Irish Turkey
Jetzt geht es wieder um Kopf und Kragen: Das Festessen am ersten Weihnachtsag markiert den Höhepunkt im kulinarischen Kalender Irlands. An diesem Tag werden die größten Mengen Nahrung verspeist, an diesem Tag schlemmen fast alle Irinnen und Iren deutlich über die Sättigungsgrenze hinaus. Schon die Größe des Tieres, das an Weihnachten in einem typischen irischen Ofen brutzelt, weist auf eine rechte Völlerei hin: Es ist das Truthuhn, oder der Truthahn. Serviert wird der bis zu zehn Kilogramm schwere Braten mit Schinken, Kartoffeln und Gemüse, bevorzugt mit Rosenkohl.

Jetzt hängen sie wieder — kopfüber und durchaus kopflos — beim Metzger und beim Bauern: Die Türkischen Hühner (Turkeys), die ursprünglich vom amerikanischen Kontinent kommen, von den Indianern domestiziert und von den Spaniern nach Europa gebracht wurden.  Doch viele Turkeys, die nun ihrer Endbestimung entgegen hängen, brandmarkt die irische Farmer-Lobby nun als Türken in Anführungszeichen, als “Fälschungen.”

Gemäß irischer Weltanschauung ist nur ein irischer Truthahn ein echter Weihnachts-Truthahn.

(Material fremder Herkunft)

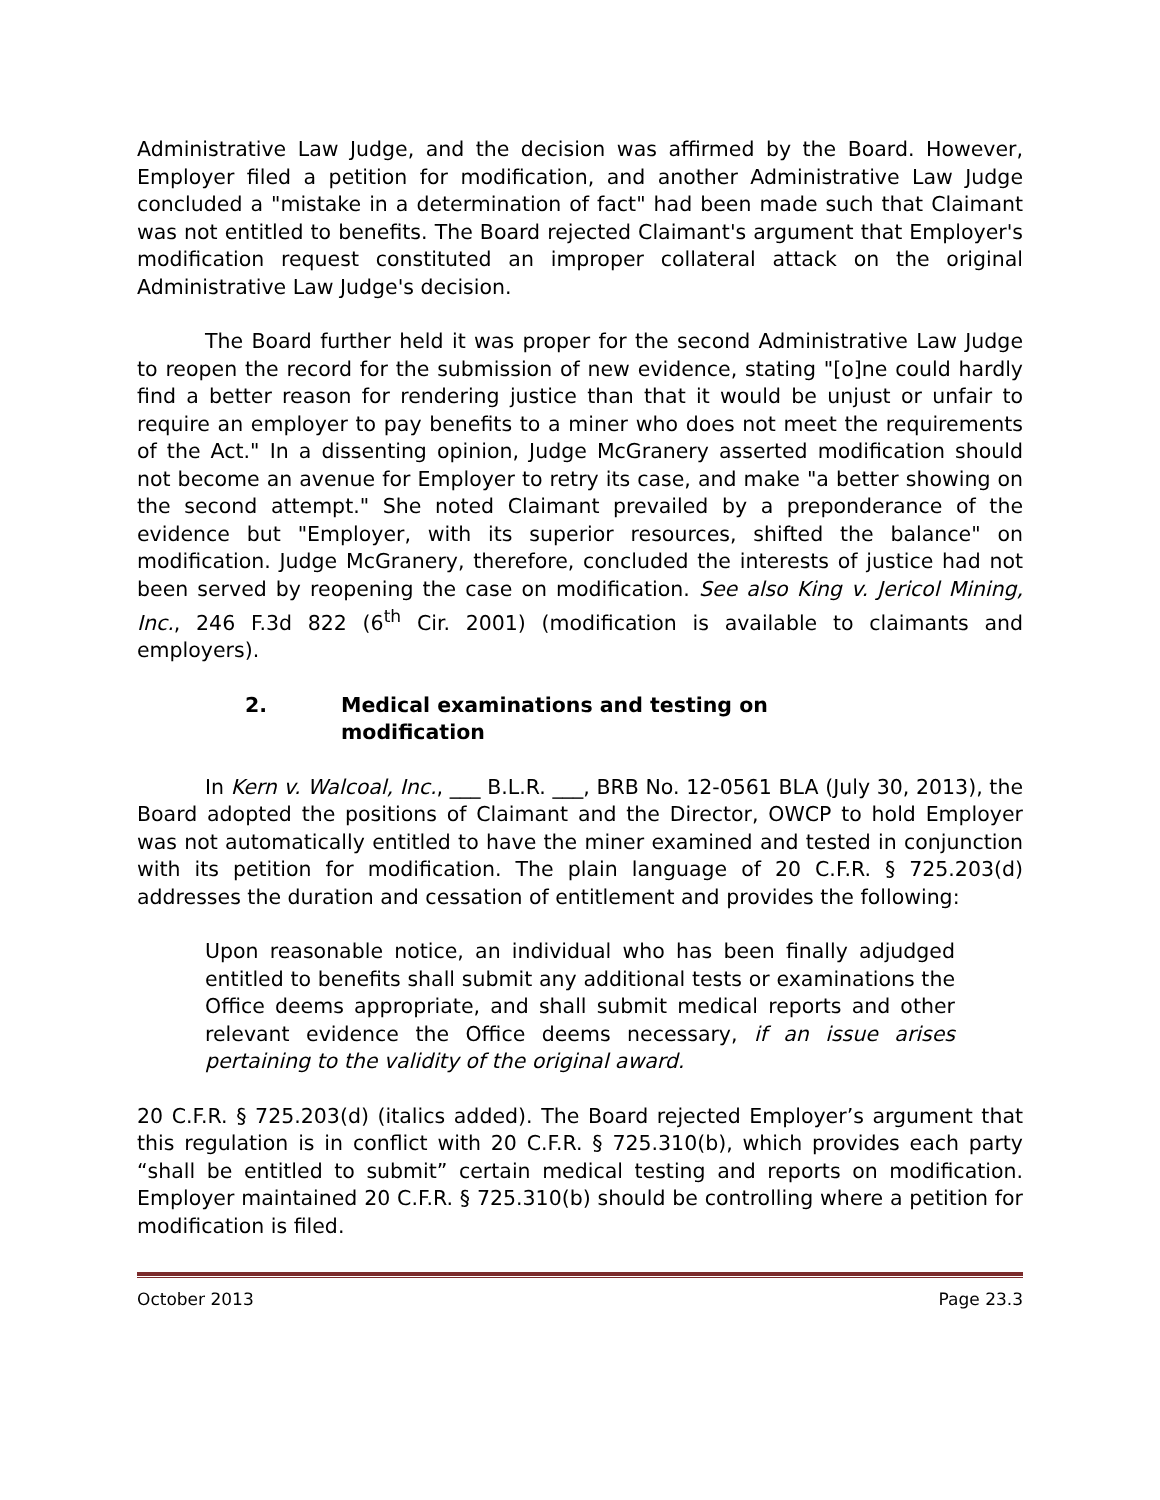Administrative Law Judge, and the decision was affirmed by the Board. However, Employer filed a petition for modification, and another Administrative Law Judge concluded a "mistake in a determination of fact" had been made such that Claimant was not entitled to benefits. The Board rejected Claimant's argument that Employer's modification request constituted an improper collateral attack on the original Administrative Law Judge's decision.
The Board further held it was proper for the second Administrative Law Judge to reopen the record for the submission of new evidence, stating "[o]ne could hardly find a better reason for rendering justice than that it would be unjust or unfair to require an employer to pay benefits to a miner who does not meet the requirements of the Act." In a dissenting opinion, Judge McGranery asserted modification should not become an avenue for Employer to retry its case, and make "a better showing on the second attempt." She noted Claimant prevailed by a preponderance of the evidence but "Employer, with its superior resources, shifted the balance" on modification. Judge McGranery, therefore, concluded the interests of justice had not been served by reopening the case on modification. See also King v. Jericol Mining, Inc., 246 F.3d 822 (6<sup>th</sup> Cir. 2001) (modification is available to claimants and employers).
2. Medical examinations and testing on
modification
In Kern v. Walcoal, Inc., ___ B.L.R. ___, BRB No. 12-0561 BLA (July 30, 2013), the Board adopted the positions of Claimant and the Director, OWCP to hold Employer was not automatically entitled to have the miner examined and tested in conjunction with its petition for modification. The plain language of 20 C.F.R. § 725.203(d) addresses the duration and cessation of entitlement and provides the following:
Upon reasonable notice, an individual who has been finally adjudged entitled to benefits shall submit any additional tests or examinations the Office deems appropriate, and shall submit medical reports and other relevant evidence the Office deems necessary, if an issue arises pertaining to the validity of the original award.
20 C.F.R. § 725.203(d) (italics added). The Board rejected Employer’s argument that this regulation is in conflict with 20 C.F.R. § 725.310(b), which provides each party “shall be entitled to submit” certain medical testing and reports on modification. Employer maintained 20 C.F.R. § 725.310(b) should be controlling where a petition for modification is filed.
October 2013 Page 23.3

Preis- und Wettbewerbsdruck haben allerdings in den letzten Jahren unerkannt und ungekennzeichnet, dafür aber massenhaft ausländische Puten und Puter in Irlands Metzgereien auftauchen lassen. Im vergangenen Jahr verdrückten Paddy und Mary zu X-mas eine Viertelmillion Truthähne. Jeder vierte Festtagsbraten soll dabei preisbewusst aus Italien importiert worden sein. Auch in diesem Jahr, so schätzt die Branche, werden um die 750.000 Riesenhühner in Irlands Öfen landen, ein beachtlicher Teil davon wieder aus dem Land von Berlusconi und Trappatoni. Die noch etwa 140 irischen Truthahn-Farmer sehen derweil ungewissen Zeiten entgegen.

Vor acht oder zehn Jahren, als der Keltentiger noch röhrte, ließen über 1,2 Millionen Truthähne auf der Insel zu Weihnachten ihr Leben. So gesehen hat die anhaltend tiefe Rezession im Land eine tierfreundliche, lebensrettende Seite.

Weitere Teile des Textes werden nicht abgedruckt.